Eni, il pm e i garantisti alla vongole
Il garantismo alle vongole della destra italiana e di una bella fetta dell’informazione ha già trovato chi è il colpevole, a indagini appena iniziate, in una storia così attorcigliata da far invidia a Kafka e a Borges. È Fabio De Pasquale, il procuratore aggiunto di Milano che ha rappresentato, insieme a Sergio Spadaro, la pubblica accusa nel processo Eni-Nigeria.
Ha nascosto prove favorevoli agli imputati, denuncia il collega Paolo Storari, a sua volta indagato per aver fatto uscire dalla Procura di Milano verbali segreti del testimone Piero Amara, ex avvocato esterno di Eni, regista di un oscuro “complotto” per inquinare le inchieste milanesi sulle presunte corruzioni internazionali di Eni.
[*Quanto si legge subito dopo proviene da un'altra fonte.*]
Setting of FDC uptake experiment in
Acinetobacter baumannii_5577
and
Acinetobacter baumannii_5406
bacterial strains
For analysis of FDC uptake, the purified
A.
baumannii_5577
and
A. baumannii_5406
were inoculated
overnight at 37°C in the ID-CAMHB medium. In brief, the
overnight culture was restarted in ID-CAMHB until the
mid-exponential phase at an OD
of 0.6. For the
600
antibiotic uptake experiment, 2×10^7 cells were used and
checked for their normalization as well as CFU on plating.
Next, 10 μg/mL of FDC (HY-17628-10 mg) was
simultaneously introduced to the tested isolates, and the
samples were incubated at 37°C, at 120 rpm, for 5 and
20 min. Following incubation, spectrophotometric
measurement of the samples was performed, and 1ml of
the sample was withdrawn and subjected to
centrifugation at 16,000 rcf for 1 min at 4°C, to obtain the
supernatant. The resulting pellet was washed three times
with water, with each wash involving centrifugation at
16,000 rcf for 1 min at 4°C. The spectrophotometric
De Pasquale e Spadaro rispondono che non hanno sottratto alcuna prova: erano documenti, verbali, frammenti di chat ancora sotto analisi per verificarne l’attendibilità, provenienti da un’altra indagine (quella appunto sul “complotto” di cui si occupava il collega Storari) che non si potevano depositare, come spiegano De Pasquale e Spadaro in una accurata relazione mandata al procuratore della Repubblica Francesco Greco il 5 marzo 2021, dodici giorni prima della sentenza Eni-Nigeria (che ha assolto tutti gli imputati).
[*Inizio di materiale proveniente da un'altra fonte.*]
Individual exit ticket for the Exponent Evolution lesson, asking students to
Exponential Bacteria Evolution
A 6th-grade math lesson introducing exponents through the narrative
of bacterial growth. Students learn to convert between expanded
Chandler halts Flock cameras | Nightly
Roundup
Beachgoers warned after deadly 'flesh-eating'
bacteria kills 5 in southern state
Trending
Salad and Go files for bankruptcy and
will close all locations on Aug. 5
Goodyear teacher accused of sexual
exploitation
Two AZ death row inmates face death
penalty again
La nota dei due pm è stata ora mandata da Greco alla Procura di Brescia che ha iscritto De Pasquale e Spadaro nel registro degli indagati per rifiuto di atti d’ufficio e ha deciso una mossa mai vista prima: il sequestro informatico (senza realizzare copia forense), dai computer d’ufficio dei due magistrati, di un anno e mezzo di email, che prevedibilmente contengono atti segreti su decine d’inchieste.
Vedremo come andrà a finire. Intanto, però, viene il fondato dubbio che i nostri immarcescibili garantisti della politica e della stampa, a De Pasquale non perdonino non ciò che non ha fatto oggi (le “prove” non depositate), ma ciò che ha fatto ieri (le indagini che hanno portato alla condanna definitiva di Bettino Craxi prima e di Silvio Berlusconi poi).